No total, foram testados quatro cenários:
— A pior opção seria derrubar apenas as alças de acesso e o trecho que cruza a Avenida Presidente Vargas, mantendo o resto da estrutura. Em outra, estudamos estender o mergulhão até o cruzamento com a Presidente Vargas, mas isso causaria um gargalo nos sinais. Também haveria problemas se não implantássemos o mergulhão e deixássemos o trânsito em nível — explica a diretora de Incorporação da Cury, Bruna Santini.
O plano tem a simpatia do Executivo, mas não é consenso entre especialistas em urbanismo e vereadores. Na próxima etapa de sua implementação, que deve durar quatro meses a partir da oficialização da alternativa escolhida, será analisada a necessidade de intervenções complexas: a região afetada abrange rios, o Canal do Mangue, linhas de metrô — existentes ou projetadas, como o plano da ligação Estácio-Carioca — e os trilhos da SuperVia.
O secretário de Desenvolvimento Econômico, Osmar Lima, diz que a prefeitura estima em R$ 1,7 bilhão o custo do projeto, a ser financiado com a venda dos terrenos. Mas o valor pode mudar:
— Uma intervenção como essas exige muito cuidado e responsabilidade. A tendência é optar pelos mergulhões, mas o PMI ainda não foi concluído.
Questões na Câmara do Rio
O projeto de lei para viabilizar a obra foi enviado ao Legislativo no fim do ano passado, mas pontos ainda indefinidos, como estudos que confirmem os custos, reduziram o ritmo da tramitação. Convocada pela Comissão de Assuntos Urbanos, uma audiência pública marcada para o último dia 8 foi adiada.
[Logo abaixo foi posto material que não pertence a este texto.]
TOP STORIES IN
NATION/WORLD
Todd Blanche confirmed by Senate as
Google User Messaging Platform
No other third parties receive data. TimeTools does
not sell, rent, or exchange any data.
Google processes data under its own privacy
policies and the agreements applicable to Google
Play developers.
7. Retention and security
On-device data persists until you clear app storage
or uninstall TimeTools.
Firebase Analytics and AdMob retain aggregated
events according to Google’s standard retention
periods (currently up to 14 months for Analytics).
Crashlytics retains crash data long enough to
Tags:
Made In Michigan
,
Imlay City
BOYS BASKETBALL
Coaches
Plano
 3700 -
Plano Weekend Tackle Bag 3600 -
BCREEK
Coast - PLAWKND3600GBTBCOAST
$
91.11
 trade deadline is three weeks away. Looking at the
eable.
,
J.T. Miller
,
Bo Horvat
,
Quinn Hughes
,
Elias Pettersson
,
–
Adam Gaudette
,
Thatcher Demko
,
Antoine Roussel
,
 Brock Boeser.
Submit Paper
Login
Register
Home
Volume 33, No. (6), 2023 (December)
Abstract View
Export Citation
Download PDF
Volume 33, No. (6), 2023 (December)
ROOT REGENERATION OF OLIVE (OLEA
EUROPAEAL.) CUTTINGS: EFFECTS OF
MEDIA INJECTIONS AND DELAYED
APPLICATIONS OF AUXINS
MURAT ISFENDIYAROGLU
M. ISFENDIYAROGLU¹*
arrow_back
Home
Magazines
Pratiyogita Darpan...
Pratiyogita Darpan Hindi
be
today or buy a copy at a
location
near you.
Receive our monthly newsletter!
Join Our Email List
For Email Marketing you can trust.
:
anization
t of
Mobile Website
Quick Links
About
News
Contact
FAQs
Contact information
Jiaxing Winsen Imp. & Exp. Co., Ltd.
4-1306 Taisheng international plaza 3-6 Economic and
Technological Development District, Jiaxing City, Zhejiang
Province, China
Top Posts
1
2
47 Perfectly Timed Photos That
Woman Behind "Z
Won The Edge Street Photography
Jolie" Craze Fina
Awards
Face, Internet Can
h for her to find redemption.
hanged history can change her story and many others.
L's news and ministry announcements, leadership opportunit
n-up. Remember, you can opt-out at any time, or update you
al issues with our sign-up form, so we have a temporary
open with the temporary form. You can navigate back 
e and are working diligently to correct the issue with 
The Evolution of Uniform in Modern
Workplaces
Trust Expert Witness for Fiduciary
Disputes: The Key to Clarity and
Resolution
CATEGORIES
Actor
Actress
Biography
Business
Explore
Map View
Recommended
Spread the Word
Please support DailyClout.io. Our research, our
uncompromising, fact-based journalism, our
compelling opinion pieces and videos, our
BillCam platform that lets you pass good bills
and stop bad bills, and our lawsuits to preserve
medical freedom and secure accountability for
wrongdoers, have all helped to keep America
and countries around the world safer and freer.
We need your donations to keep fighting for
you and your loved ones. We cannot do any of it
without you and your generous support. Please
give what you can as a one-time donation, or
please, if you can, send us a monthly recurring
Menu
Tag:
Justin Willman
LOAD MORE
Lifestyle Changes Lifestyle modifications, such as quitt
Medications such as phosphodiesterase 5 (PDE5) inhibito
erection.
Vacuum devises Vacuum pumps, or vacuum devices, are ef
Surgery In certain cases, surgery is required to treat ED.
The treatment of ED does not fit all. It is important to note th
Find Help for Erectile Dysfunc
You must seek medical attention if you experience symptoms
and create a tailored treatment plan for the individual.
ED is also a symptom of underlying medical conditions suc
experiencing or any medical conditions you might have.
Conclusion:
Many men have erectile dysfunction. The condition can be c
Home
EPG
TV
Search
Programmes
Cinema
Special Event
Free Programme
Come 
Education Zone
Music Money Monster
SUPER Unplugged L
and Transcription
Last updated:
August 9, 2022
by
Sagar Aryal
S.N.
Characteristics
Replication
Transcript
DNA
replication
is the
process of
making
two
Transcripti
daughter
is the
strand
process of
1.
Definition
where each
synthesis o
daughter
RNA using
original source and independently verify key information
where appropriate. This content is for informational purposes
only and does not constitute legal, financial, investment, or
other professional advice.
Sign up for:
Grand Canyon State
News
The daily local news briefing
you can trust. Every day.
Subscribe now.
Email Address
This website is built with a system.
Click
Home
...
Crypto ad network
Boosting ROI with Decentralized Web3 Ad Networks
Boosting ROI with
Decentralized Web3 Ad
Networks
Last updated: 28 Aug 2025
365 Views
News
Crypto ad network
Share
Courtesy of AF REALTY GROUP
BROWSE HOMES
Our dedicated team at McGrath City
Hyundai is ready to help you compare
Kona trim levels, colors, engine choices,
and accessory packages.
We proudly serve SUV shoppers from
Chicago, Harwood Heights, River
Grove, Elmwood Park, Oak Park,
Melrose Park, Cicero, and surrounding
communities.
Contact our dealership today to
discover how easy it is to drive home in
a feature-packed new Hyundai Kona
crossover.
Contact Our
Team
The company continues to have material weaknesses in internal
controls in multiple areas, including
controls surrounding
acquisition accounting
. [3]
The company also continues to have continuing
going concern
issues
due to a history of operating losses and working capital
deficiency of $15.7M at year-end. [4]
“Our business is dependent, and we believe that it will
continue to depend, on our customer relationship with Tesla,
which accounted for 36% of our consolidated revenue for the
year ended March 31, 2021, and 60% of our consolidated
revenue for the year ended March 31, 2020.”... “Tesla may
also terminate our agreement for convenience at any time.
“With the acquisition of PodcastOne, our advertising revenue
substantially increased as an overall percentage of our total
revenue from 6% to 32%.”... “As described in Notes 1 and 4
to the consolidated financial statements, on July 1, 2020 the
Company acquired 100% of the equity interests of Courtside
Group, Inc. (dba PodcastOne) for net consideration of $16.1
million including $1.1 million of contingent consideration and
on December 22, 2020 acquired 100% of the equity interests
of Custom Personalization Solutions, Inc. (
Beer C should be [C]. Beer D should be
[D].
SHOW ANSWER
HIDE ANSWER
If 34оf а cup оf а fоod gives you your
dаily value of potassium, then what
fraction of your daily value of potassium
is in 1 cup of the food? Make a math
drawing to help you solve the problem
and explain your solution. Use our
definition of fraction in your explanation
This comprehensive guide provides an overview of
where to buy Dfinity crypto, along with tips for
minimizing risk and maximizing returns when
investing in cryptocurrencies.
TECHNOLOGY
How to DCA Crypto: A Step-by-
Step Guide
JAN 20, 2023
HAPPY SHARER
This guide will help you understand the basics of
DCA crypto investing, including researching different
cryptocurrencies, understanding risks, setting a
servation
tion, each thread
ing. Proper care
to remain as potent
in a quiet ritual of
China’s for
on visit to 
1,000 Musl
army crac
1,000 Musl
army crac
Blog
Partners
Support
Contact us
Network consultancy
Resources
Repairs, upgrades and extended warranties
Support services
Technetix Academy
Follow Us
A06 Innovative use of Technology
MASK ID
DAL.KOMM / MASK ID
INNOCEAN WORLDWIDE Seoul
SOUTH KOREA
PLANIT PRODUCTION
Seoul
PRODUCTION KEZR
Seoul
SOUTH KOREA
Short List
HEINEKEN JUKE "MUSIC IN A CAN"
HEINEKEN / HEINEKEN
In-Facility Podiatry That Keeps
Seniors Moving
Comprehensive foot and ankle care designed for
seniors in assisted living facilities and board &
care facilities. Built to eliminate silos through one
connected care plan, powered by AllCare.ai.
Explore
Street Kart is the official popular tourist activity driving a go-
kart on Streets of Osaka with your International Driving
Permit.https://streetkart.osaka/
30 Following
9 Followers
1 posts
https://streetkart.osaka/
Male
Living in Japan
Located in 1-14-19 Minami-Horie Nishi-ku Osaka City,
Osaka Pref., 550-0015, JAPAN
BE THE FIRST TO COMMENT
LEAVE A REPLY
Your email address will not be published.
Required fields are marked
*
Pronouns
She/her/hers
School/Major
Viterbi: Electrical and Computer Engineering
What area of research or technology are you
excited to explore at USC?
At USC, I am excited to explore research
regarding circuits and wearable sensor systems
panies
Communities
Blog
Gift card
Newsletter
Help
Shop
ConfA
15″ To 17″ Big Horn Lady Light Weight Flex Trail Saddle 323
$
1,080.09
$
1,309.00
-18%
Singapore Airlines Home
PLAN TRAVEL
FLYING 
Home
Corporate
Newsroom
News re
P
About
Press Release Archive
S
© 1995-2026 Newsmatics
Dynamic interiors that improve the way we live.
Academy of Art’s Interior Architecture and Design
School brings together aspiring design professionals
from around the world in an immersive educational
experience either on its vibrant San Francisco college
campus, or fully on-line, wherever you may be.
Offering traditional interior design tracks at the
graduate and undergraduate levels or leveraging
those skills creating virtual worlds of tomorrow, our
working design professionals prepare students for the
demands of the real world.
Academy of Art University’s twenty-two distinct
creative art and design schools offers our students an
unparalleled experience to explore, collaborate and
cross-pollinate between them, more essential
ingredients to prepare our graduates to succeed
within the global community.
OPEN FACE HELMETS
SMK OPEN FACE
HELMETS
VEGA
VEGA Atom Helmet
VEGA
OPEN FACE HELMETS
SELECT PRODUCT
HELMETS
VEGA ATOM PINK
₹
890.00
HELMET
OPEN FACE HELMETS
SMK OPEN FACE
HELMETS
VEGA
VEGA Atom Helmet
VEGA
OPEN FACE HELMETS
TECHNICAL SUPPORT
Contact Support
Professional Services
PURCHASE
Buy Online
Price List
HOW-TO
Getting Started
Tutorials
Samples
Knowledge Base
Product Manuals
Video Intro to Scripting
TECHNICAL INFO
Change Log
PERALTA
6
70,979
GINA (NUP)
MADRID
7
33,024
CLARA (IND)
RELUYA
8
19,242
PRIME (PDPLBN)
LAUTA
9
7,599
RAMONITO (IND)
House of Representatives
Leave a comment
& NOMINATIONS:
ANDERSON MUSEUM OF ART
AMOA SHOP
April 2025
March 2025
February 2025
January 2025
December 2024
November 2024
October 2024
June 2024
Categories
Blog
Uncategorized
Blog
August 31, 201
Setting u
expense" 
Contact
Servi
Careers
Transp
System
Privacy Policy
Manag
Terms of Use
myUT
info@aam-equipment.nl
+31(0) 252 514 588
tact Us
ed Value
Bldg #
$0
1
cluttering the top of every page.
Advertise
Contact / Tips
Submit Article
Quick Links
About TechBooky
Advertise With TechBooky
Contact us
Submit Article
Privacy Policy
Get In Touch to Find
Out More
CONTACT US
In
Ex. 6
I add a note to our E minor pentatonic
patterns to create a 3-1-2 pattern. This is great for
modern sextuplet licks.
— Com a demolição do elevado surgirão novos lotes públicos. A venda deles é suficiente para cobrir os custos? — questiona o presidente da comissão, Pedro Duarte (PSD).
O presidente do Conselho de Arquitetura e Urbanismo (CAU), Sydnei Menezes, se preocupa com a falta de respostas, embora ache positiva a iniciativa para revitalizar a região.
— Ainda que o projeto tenha sido enviado ao Legislativo, há carência de informações — aponta Sydnei.
O arquiteto Rodrigo Azevedo, líder do grupo que apresentou a proposta de PMI na qual a prefeitura se baseou ao divulgar o projeto em novembro, adotou tom crítico.
— Trocar um elevado por vários mergulhões é pensar a cidade como se ainda estivéssemos na primeira metade do século XX.
Na semana passada, uma reunião no CAU levantou mais controvérsia. No sentido Santo Cristo do Boulevard do Samba, o projeto propõe a construção de prédios com até 92 metros de altura, o que poderia bloquear a vista de quem está no Largo das Neves, em Santa Teresa, que fica a 70 metros.
Secretário municipal de Desenvolvimento Urbano, Gustavo Guerrante argumenta que o projeto ainda pode passar por modificações na Câmara. E defende que não há risco de impacto significativo em Santa Teresa:
— O bairro está em Área de Proteção Ambiental (APA), que estabelece uma série de restrições para licenciar construções.